Max Maurey was a French playwright born in Paris in 1866 and died in Neuilly-sur-Seine in 1947. He was also the theatre manager of the Théâtre des Variétés from 1914 to 1940 and from 1944 to 1947, and director of the Théâtre du Grand Guignol from 1898 to 1914.

== Biographical notes ==
He was an engineer, graduated from the École des mines and the École centrale des Arts et Manufactures. In 1897, he became managing director of the Théâtre du Grand-Guignol, a venue for which he wrote L'Atroce Volupté in collaboration with Georges Neveux.
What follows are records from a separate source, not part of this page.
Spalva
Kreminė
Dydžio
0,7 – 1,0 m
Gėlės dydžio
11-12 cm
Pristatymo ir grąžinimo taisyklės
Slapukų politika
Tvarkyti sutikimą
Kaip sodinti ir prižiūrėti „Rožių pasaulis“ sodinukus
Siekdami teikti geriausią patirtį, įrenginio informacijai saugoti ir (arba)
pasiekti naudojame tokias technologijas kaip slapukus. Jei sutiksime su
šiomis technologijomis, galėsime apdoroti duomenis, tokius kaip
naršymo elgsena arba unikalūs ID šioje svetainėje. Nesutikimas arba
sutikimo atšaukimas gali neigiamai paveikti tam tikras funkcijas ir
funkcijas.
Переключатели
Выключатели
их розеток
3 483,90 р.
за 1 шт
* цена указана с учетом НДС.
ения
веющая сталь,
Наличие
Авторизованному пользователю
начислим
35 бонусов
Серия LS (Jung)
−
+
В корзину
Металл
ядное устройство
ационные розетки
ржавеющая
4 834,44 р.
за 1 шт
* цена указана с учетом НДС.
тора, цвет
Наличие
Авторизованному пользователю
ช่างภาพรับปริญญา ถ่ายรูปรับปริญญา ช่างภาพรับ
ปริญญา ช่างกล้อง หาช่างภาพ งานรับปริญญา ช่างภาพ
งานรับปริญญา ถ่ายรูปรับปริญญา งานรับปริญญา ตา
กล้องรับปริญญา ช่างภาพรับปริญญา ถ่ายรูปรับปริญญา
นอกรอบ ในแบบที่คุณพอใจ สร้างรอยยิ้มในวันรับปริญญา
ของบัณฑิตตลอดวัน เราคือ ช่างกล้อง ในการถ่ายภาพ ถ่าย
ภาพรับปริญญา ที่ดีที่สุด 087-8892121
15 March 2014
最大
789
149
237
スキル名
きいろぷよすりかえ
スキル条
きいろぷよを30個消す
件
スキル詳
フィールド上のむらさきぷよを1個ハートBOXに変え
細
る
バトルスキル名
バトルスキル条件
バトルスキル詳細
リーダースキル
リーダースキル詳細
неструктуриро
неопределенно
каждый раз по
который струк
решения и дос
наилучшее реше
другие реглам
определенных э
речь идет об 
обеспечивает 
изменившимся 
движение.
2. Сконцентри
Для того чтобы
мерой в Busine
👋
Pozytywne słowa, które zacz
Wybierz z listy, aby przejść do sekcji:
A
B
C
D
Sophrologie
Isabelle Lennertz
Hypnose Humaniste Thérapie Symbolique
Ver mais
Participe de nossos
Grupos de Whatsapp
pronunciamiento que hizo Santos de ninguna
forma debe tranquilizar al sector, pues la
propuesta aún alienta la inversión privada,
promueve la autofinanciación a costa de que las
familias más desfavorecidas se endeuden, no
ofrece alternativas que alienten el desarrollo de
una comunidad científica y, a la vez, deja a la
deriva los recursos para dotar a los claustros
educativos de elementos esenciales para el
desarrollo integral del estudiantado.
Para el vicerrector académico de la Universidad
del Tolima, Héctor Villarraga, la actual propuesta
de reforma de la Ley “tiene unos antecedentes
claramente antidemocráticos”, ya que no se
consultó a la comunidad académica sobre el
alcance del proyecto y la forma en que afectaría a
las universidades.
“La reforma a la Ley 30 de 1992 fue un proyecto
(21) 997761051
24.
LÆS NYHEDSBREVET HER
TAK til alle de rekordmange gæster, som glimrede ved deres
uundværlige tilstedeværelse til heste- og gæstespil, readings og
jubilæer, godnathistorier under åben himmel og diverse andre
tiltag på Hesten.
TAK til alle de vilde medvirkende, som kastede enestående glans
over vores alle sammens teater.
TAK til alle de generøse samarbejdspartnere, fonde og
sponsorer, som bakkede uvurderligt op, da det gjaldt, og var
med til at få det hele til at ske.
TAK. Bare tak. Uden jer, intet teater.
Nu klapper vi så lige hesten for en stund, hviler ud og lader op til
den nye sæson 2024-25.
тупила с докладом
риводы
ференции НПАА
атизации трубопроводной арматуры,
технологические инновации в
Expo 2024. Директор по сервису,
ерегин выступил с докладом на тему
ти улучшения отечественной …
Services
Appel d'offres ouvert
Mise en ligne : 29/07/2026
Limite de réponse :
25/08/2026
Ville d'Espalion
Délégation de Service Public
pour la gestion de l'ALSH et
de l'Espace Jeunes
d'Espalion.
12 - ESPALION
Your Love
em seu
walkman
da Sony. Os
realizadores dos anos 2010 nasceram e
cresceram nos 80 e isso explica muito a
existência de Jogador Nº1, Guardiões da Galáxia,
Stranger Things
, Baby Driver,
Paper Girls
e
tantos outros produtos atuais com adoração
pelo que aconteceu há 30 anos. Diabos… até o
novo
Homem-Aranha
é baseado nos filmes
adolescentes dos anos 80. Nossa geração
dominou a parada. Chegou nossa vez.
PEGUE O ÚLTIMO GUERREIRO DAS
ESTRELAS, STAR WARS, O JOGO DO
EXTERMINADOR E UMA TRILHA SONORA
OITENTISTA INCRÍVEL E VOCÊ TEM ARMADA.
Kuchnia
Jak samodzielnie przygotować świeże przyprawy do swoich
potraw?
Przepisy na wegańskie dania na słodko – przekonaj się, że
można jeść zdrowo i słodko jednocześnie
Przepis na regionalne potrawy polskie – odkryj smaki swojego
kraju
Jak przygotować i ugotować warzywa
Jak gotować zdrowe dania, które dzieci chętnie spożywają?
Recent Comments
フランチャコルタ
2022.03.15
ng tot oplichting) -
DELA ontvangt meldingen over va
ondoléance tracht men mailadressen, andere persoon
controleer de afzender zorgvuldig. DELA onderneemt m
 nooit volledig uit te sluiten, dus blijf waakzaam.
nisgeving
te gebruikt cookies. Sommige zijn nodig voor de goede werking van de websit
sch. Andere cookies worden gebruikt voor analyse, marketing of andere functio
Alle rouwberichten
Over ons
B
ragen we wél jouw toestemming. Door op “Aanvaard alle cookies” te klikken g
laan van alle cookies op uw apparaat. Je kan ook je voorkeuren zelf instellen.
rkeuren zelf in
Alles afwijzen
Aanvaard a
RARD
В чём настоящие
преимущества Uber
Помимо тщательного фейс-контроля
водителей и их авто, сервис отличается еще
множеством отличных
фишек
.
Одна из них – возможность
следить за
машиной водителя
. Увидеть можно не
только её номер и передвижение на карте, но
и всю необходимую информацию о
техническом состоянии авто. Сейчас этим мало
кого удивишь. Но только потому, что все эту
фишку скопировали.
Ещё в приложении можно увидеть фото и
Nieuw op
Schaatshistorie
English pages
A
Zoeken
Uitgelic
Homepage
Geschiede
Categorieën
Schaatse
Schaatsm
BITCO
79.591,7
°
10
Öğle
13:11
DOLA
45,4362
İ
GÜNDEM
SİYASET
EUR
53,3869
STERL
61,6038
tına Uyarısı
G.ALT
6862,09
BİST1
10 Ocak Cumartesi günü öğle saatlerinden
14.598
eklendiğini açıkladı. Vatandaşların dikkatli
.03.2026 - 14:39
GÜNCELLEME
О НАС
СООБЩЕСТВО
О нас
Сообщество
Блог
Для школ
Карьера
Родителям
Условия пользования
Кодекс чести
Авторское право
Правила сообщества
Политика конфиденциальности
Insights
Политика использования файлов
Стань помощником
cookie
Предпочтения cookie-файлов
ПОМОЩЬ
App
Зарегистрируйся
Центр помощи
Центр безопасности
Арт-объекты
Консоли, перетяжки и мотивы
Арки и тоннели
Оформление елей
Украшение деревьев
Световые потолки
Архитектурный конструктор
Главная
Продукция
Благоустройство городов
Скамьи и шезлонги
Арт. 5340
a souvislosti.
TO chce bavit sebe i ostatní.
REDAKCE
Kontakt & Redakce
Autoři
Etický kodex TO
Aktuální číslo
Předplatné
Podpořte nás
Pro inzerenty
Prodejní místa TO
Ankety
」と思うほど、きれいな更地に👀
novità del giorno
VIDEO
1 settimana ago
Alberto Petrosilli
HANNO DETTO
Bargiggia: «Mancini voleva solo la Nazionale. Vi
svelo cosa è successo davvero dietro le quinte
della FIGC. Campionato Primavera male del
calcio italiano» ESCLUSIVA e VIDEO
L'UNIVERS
In 1914, he became director of the Théâtre des Variétés and would remain in that position until his death. On 9 October 1928, Topaze by Marcel Pagnol was premiered at the Théâtre des Variétés (with André Lefaur, Pauley, Pierre Larquey and Marcel Vallée in the main roles) and was met with great success

In 1935, he was best man at the marriage of Sacha Guitry and Jacqueline Delubac.

He died in Neuilly-sur-Seine in 1947.

He had three children:
- Monique Maurey (1907–1998), who married Max Hymans,
- Denis Maurey (1910–1984),
- Marcel Maurey (1914–2003).

== Distinctions ==
- Commandeur of the Legion of Honour
- Honorary President of the Union of Parisian theaters directors.
- An avenue of Antibes, located at the entrance of the Cap bears his name, not far from the avenue Henri Duvernois who was a close friend.